Patrulhamento ideológico e o autoritarismo
Ives Gandra da Silva Martins*
A Revista Justiça e Cidadania tem, como linha bem definida, lutar pelo ideal de justiça e pela maior participação da sociedade na deliberação dos governos. Entendendo a Democracia como o aspecto mais relevante dos Estados de Direito – que só o são, quando o povo, no governo, está representado por eleições livres e quando o Estado se submete, ele próprio, às leis emanadas por seus representantes no parlamento – desde sua fundação e sob a direção deste lutador incansável que é Orpheu Santos Salles, não poupa esforços para abraçar as duas causas, ou seja, a causa da Justiça e a causa da Cidadania.
Não sem certo desconforto, nos últimos tempos, muitos de seus articulistas e membros do Conselho Editorial têm alertado os leitores, a Comunidade Jurídica em geral e as próprias autoridades de que há um certo viés autoritário e crescente, no governo federal.

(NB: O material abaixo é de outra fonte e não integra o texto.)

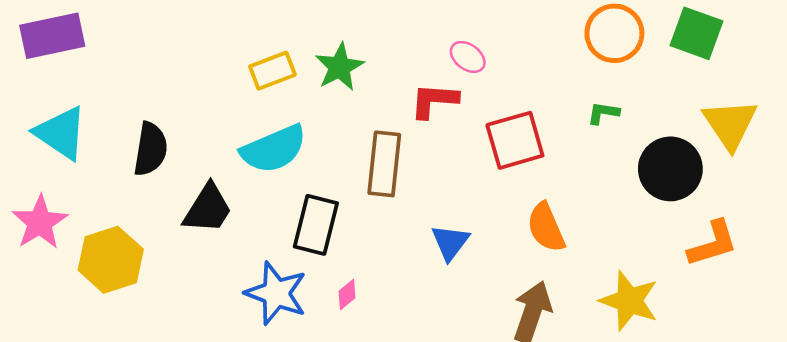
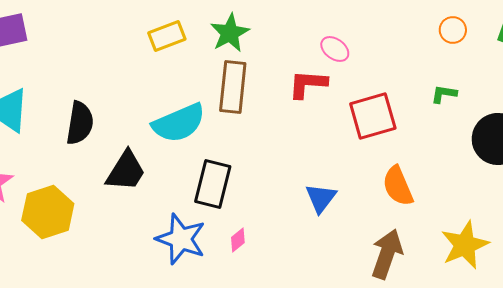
orange circle: (614, 33) -> (453, 30), size x0.6
green star: (340, 67) -> (230, 33), moved
yellow rectangle: (272, 71) -> (167, 36), moved
brown rectangle: (384, 164) -> (233, 87), moved
yellow star: (629, 301) -> (465, 245), turned 30

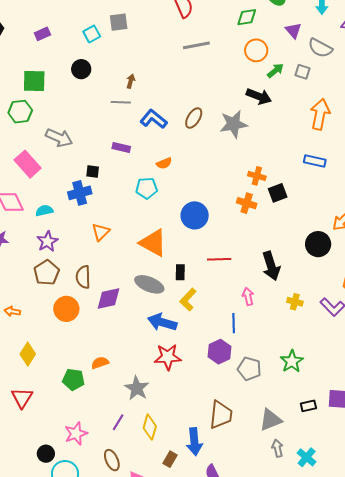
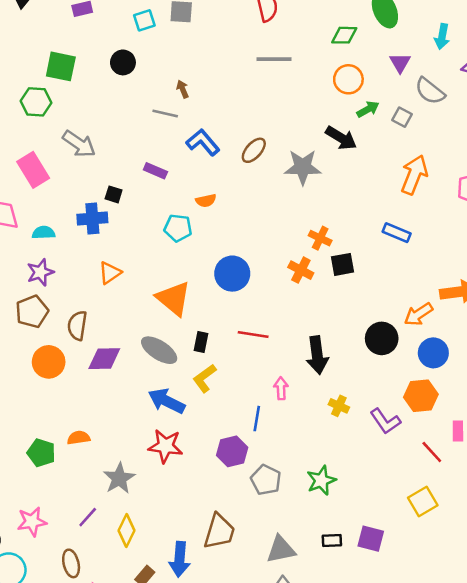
brown arrow: (131, 81) -> (183, 89), turned -48

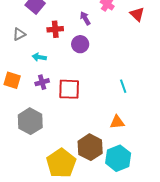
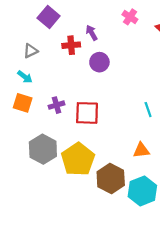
purple arrow: (85, 18) -> (92, 33), moved
cyan arrow: (39, 57) -> (25, 77), moved, turned -152
yellow pentagon: (61, 163) -> (78, 159), moved

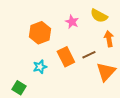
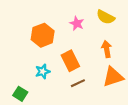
orange arrow: (109, 39) -> (107, 49), moved
brown line: (89, 55) -> (78, 83), moved
orange triangle: (106, 72) -> (113, 77), turned 30

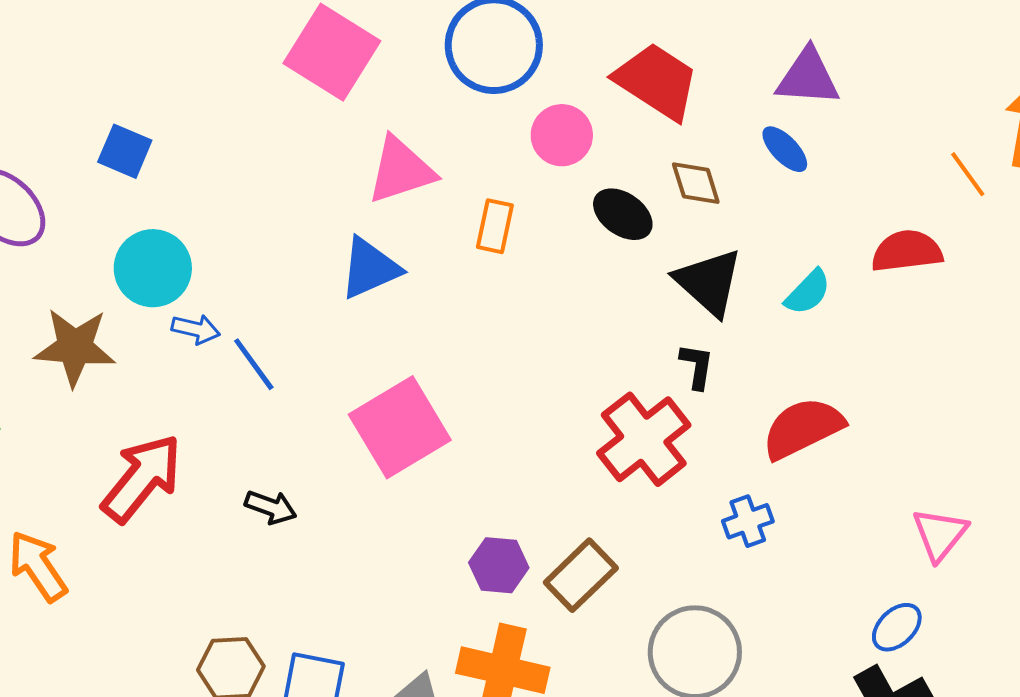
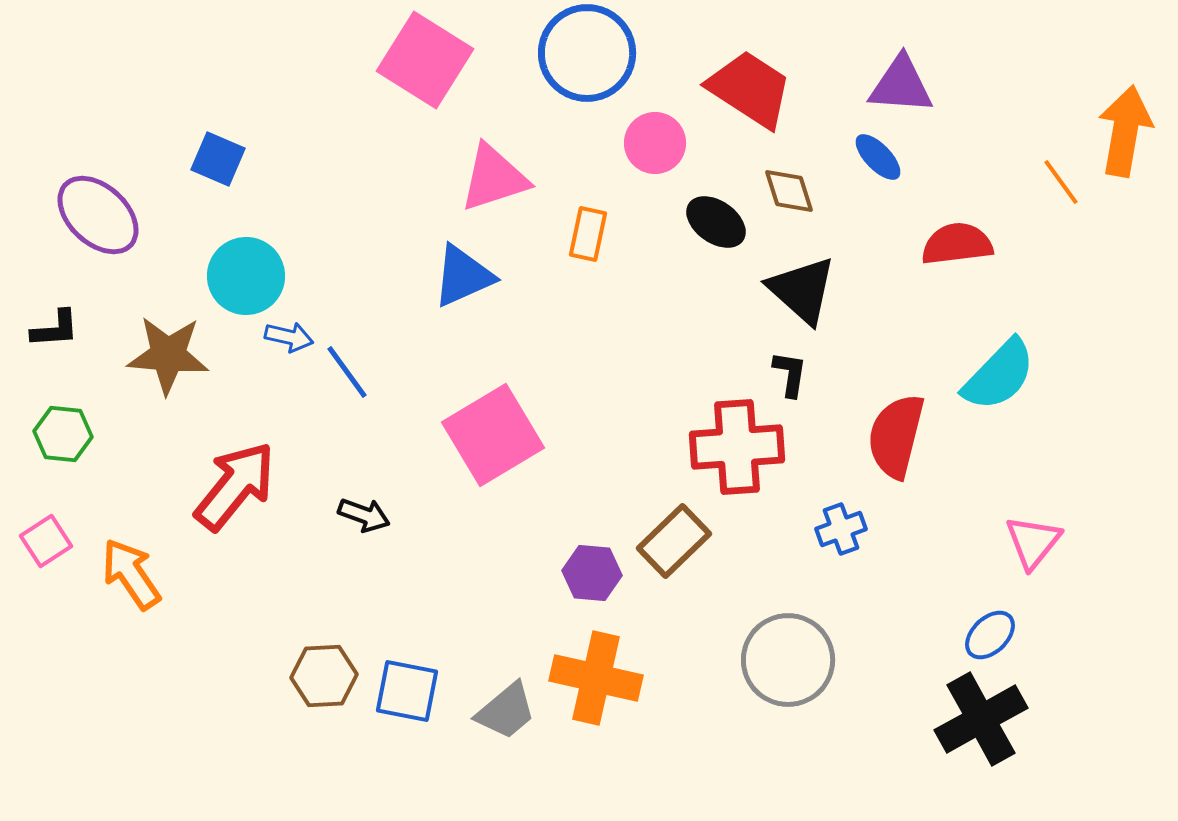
red semicircle: (907, 251) -> (957, 244), moved
cyan semicircle: (808, 292) -> (999, 375), moved, size x1.6
red semicircle: (803, 428) -> (896, 436), turned -50
red cross: (644, 439) -> (737, 447), turned 34
brown rectangle: (581, 575) -> (674, 541), moved

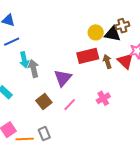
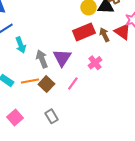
gray arrow: (34, 69) -> (42, 59), moved
pink cross: (103, 98) -> (95, 63), moved
orange line: (25, 139) -> (30, 81), moved

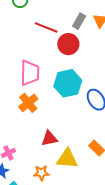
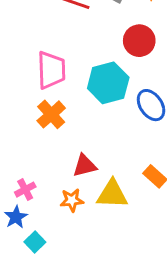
red circle: (68, 44) -> (139, 41), moved
orange star: (41, 173) -> (72, 200), moved

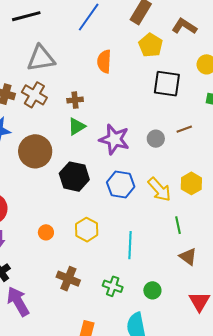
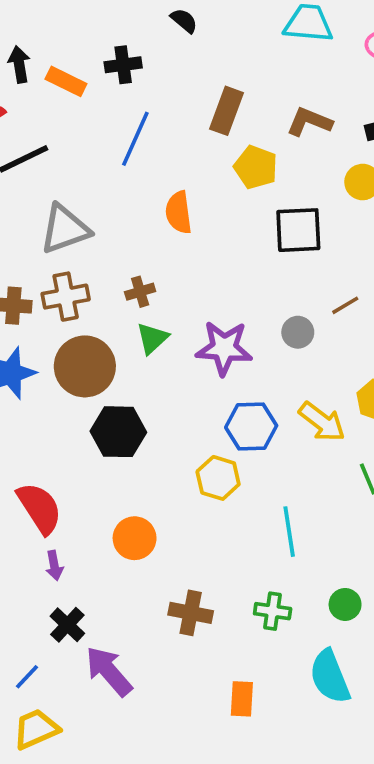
brown cross: (34, 95) -> (66, 297), turned -30
brown circle: (35, 151) -> (85, 366), moved
black hexagon: (74, 177) -> (118, 432), moved
yellow hexagon: (87, 230) -> (218, 478), moved
orange circle: (46, 232) -> (135, 538), size x1.5

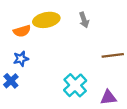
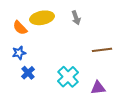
orange semicircle: (22, 31) -> (20, 28), turned 63
blue cross: (11, 81) -> (28, 73), moved

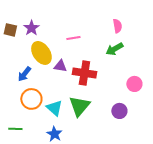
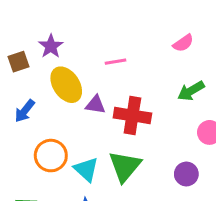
pink semicircle: (117, 26) -> (183, 43), turned 64
brown square: (10, 30) -> (18, 62), moved, turned -32
green arrow: (114, 49) -> (191, 91), moved
blue arrow: (24, 74) -> (25, 111), moved

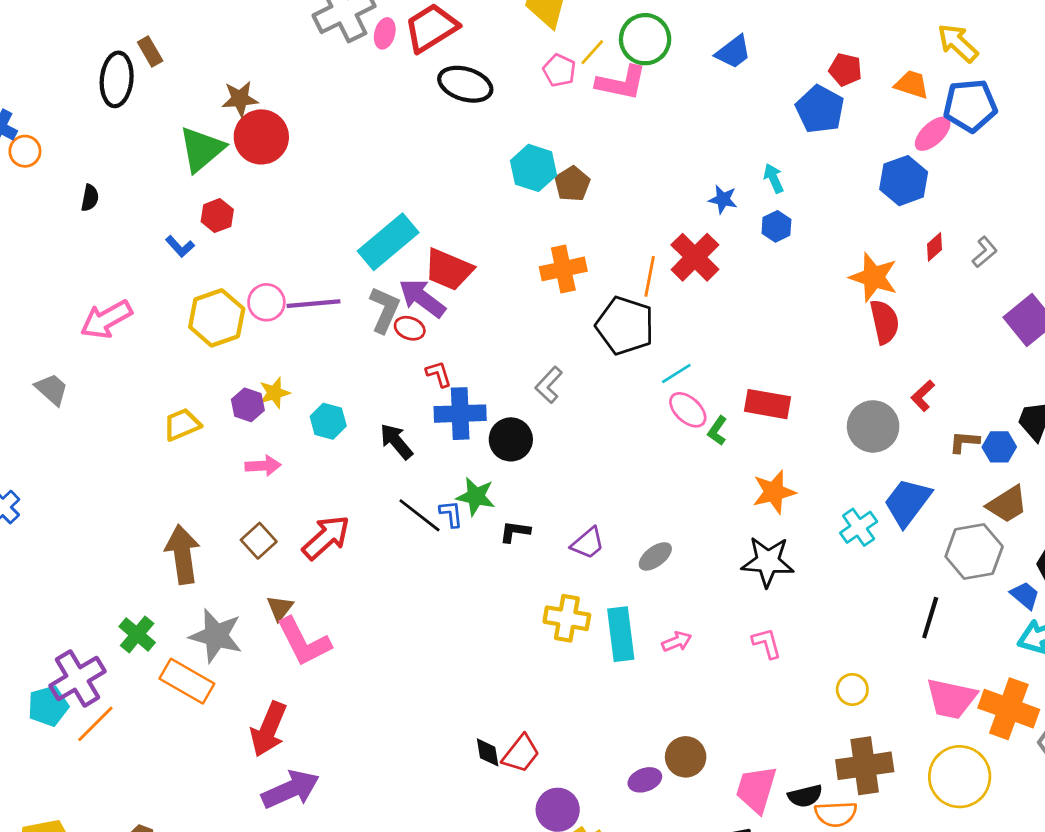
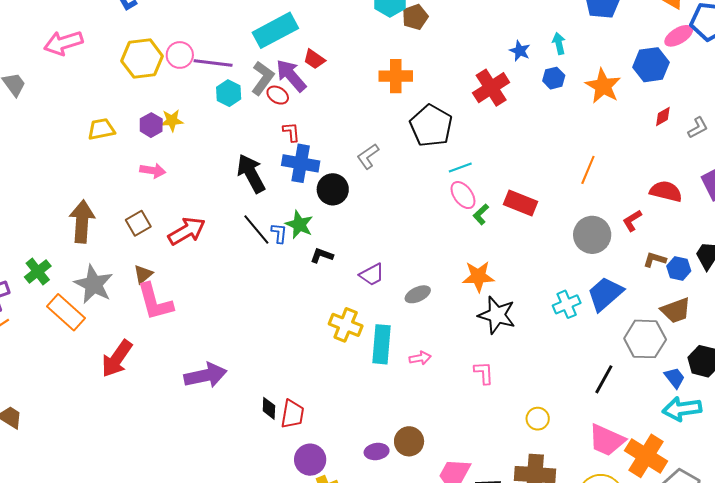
red trapezoid: (449, 269) -> (314, 59), size x0.6
orange line: (650, 276) -> (588, 170), moved
orange star: (874, 277) -> (603, 86), moved
red semicircle: (884, 322) -> (666, 191), moved, turned -76
cyan hexagon: (328, 421) -> (229, 93), moved
black arrow: (396, 441) -> (251, 173), size x1.4
orange star: (774, 492) -> (478, 276), moved
red trapezoid: (521, 754) -> (292, 414), turned -40
purple arrow: (291, 789) -> (205, 375), moved

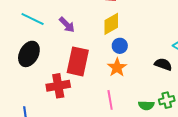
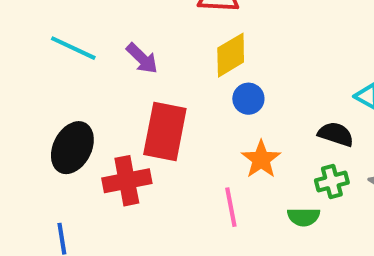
black ellipse: (29, 54) -> (72, 148), moved
orange star: (117, 67) -> (261, 159), moved
green cross: (167, 100) -> (332, 181), moved

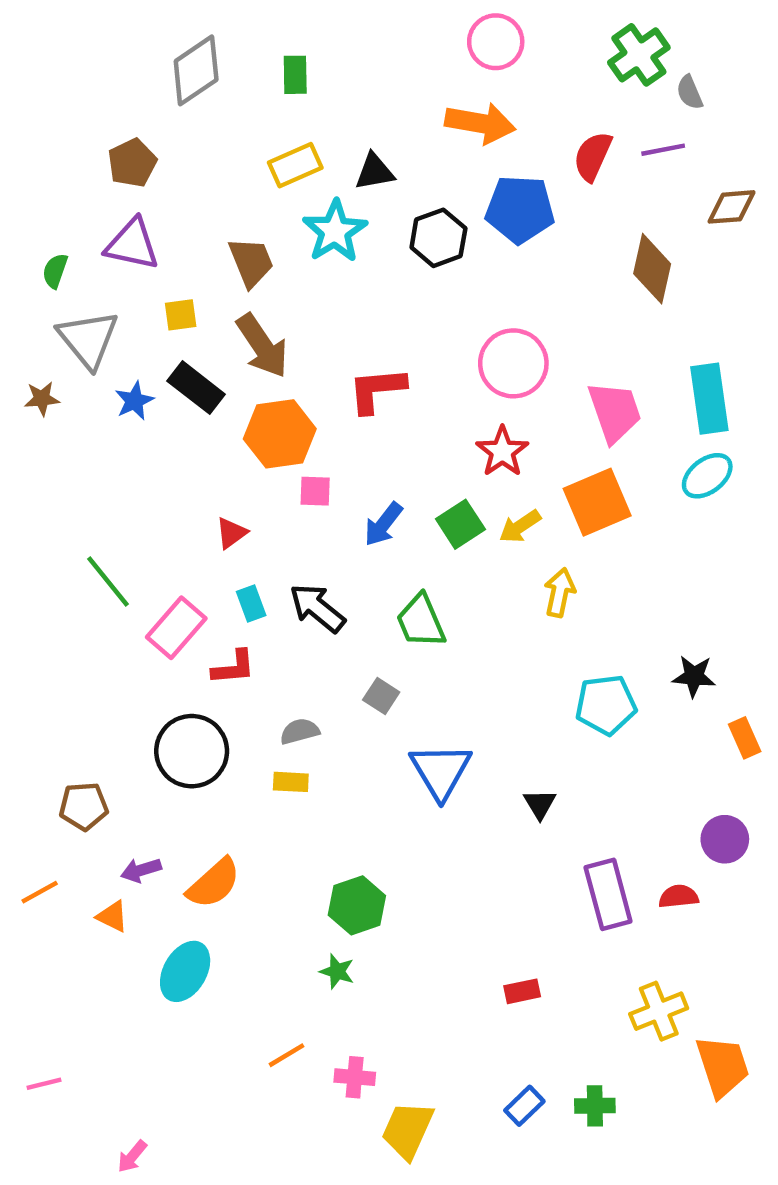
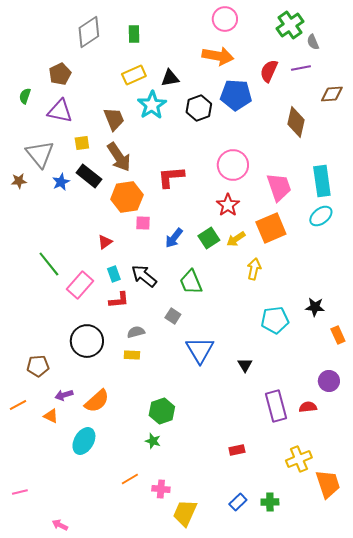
green semicircle: (55, 271) -> (25, 96), moved
red L-shape: (234, 667) -> (119, 300), moved
pink arrow: (132, 1156) -> (60, 525), turned 77

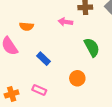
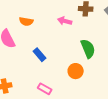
orange circle: (77, 78) -> (76, 71), moved
pink rectangle: (39, 90) -> (45, 89), moved

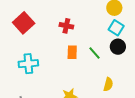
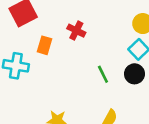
orange rectangle: (72, 52) -> (44, 45), moved

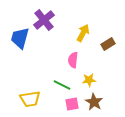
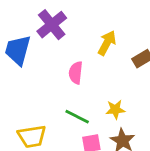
pink semicircle: (73, 60) -> (76, 73), moved

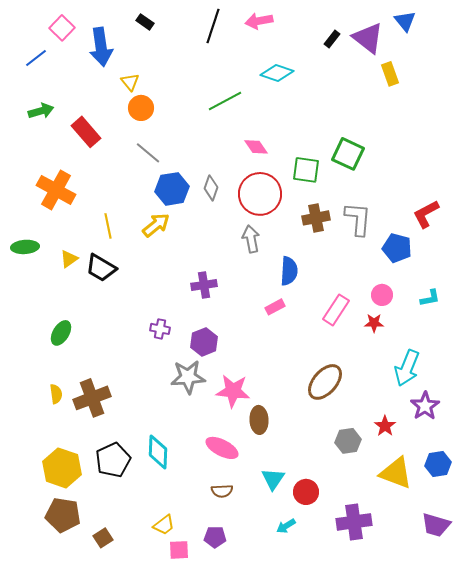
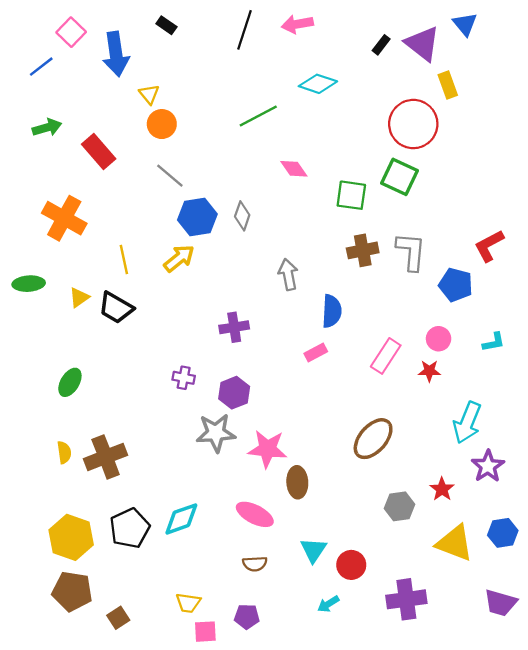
red circle: (260, 194) -> (413, 124), moved
cyan diamond: (158, 452) -> (181, 519), turned 68
yellow trapezoid: (164, 525) -> (188, 603), turned 45

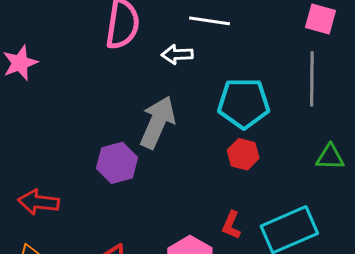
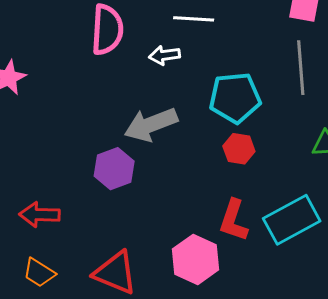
gray arrow: (157, 122) -> (151, 125), turned -130
red L-shape: (231, 225) -> (234, 220), size x1.5

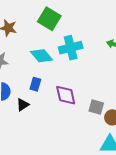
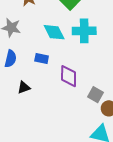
blue rectangle: (35, 84) -> (42, 58), turned 72
black triangle: (23, 105) -> (24, 87), moved

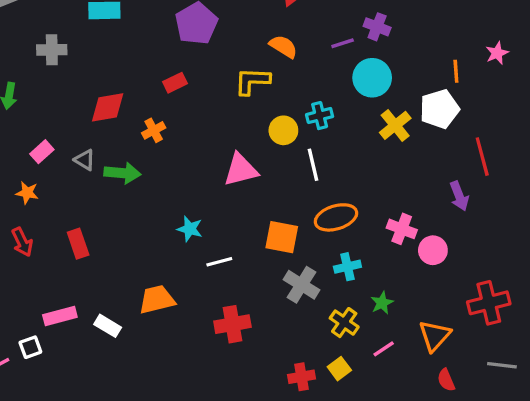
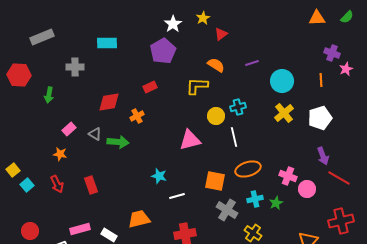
purple cross: (377, 27) -> (332, 53), moved
cyan circle: (372, 78) -> (282, 81), moved
white pentagon: (439, 109) -> (320, 118), moved
red line: (482, 157) -> (339, 178), moved, turned -45
green star: (382, 303) -> (276, 203), moved

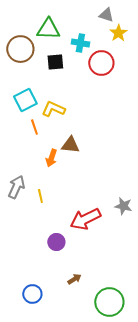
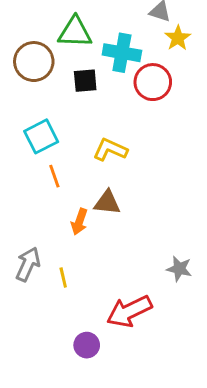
cyan cross: (80, 43) -> (122, 53), size x1.4
yellow L-shape: (53, 109) -> (110, 150), moved
gray star: (123, 206) -> (179, 269), moved

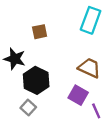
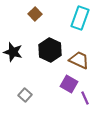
brown square: (40, 32) -> (35, 14), moved, turned -32
black hexagon: (36, 80) -> (50, 50), moved

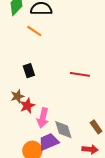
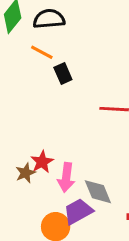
black rectangle: (29, 71) -> (63, 74), moved
brown star: (17, 96) -> (26, 173), moved

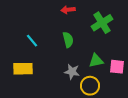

Reconhecendo no Presidente Lula um democrata, minha surpresa é tanto maior, quanto mais o direito é maculado sem reação do governo, como ocorre nas reiteradas violações à Constituição pelas invasões de prédios públicos e propriedades privadas, insufladas por este patético cidadão que lidera o MST; no financiamento governamental a uma universidade para implantar o marxismo, combater a economia de escala e esbulhar terras –falam, seus êmulos, em invasões “legais e ilegais”-; na desestruturação da universidade, substituindo, nos cursos superiores, o mérito pelo assistencialismo e a autonomia universitária por patrulhamento ideológico por parte de entidades não governamentais vinculadas ao poder; nas novas tentativas de censurar a carreira artística e jornalística, com possível ressurgimento de projetos semelhantes à ANCINAV e CFJ; na implosão do direito de defesa administrativa, nos processos tributários, decorrente das M.Ps. 219 e 232; no confisco tributário e na opção preferencial pelos ricos, perpetrados pela MP. 232, que aumenta fantasticamente a carga imposta às médias e pequenas empresas prestadoras de serviços sujeitas à tributação pelo lucro presumido – e preserva, sem qualquer aumento, as grandes empresas, sujeitas ao lucro real; na desfiguração das agências reguladoras, que deixam de ter um perfil técnico, para ganhar um desenho político, sendo, os respectivos cargos, preenchidos por ex-sindicalistas –correligionários da presidência- com o que, perdem a agilidade que tinham outrora e ganham o poder de controlar e interferir na economia, segundo as preferências do rei, e não das leis da livre iniciativa e livre concorrência; na multiplicação dos Conselhos e Comissões para tudo supervisionarem, em tudo interferirem e submeterem ao controle do governo um leque jamais visto – mesmo no regime militar- de ingerências na vida do cidadão e das empresas.
É, portanto, com indiscutível preocupação, que muitos dos conselheiros e autores de Justiça e Cidadania, defensores intransigentes de uma e outra, vêem as distorções que começam a atingir a vida democrática, a Constituição e a sociedade, passando, o governo, muitas vezes, a imagem, de que tudo quer controlar, envergando a figura do Grande Irmão, idealizada por Orwell, em sua obra “1984”.
Contra estas nuvens que se formam sobre a democracia brasileira e sobre a luta por um ideal de justiça e de plena cidadania, é que os editores da Revista, – que outorgam, anualmente, o Prêmio “Dom Quixote”, objetivando louvar aqueles que não perdem seus ideais, muitas vezes quixotescos- decidiram alertar Governo e Nação contra este crescente autoritarismo, que pode colocar em risco a liberdade a tanto custo resgatada.
Conhecendo o patriotismo dos atuais detentores do poder, espera, o Conselho Editorial e o diretor da revista, que meditem sobre os caminhos que estão percorrendo, para que não aconteça com eles o que se dizia de Francisco Campos, relator da Constituição de 1937: “quando as luzes de sua cultura e inteligência acendem, todos os fusíveis da democracia queimam”.
O Brasil só crescerá com o respeito à Constituição, à valorização da cidadania e à busca de um ideal de justiça, dentro da plena democracia. É por tais ideais que luta a Revista, esperando que o governo Lula seja sensível a esta luta e, como representante de toda a nação, reverta este preocupante movimento de patrulhamento ideológico e de autoritarismo.
* Advogado tributarista, professor emérito das Universidades Mackenzie e UniFMU e da Escola de Comando e Estado Maior do Exército, é presidente do Conselho de Estudos Jurídicos da Federação do Comércio do Estado de São Paulo, do Centro de Extensão Universitária e da Academia Paulista de Letras.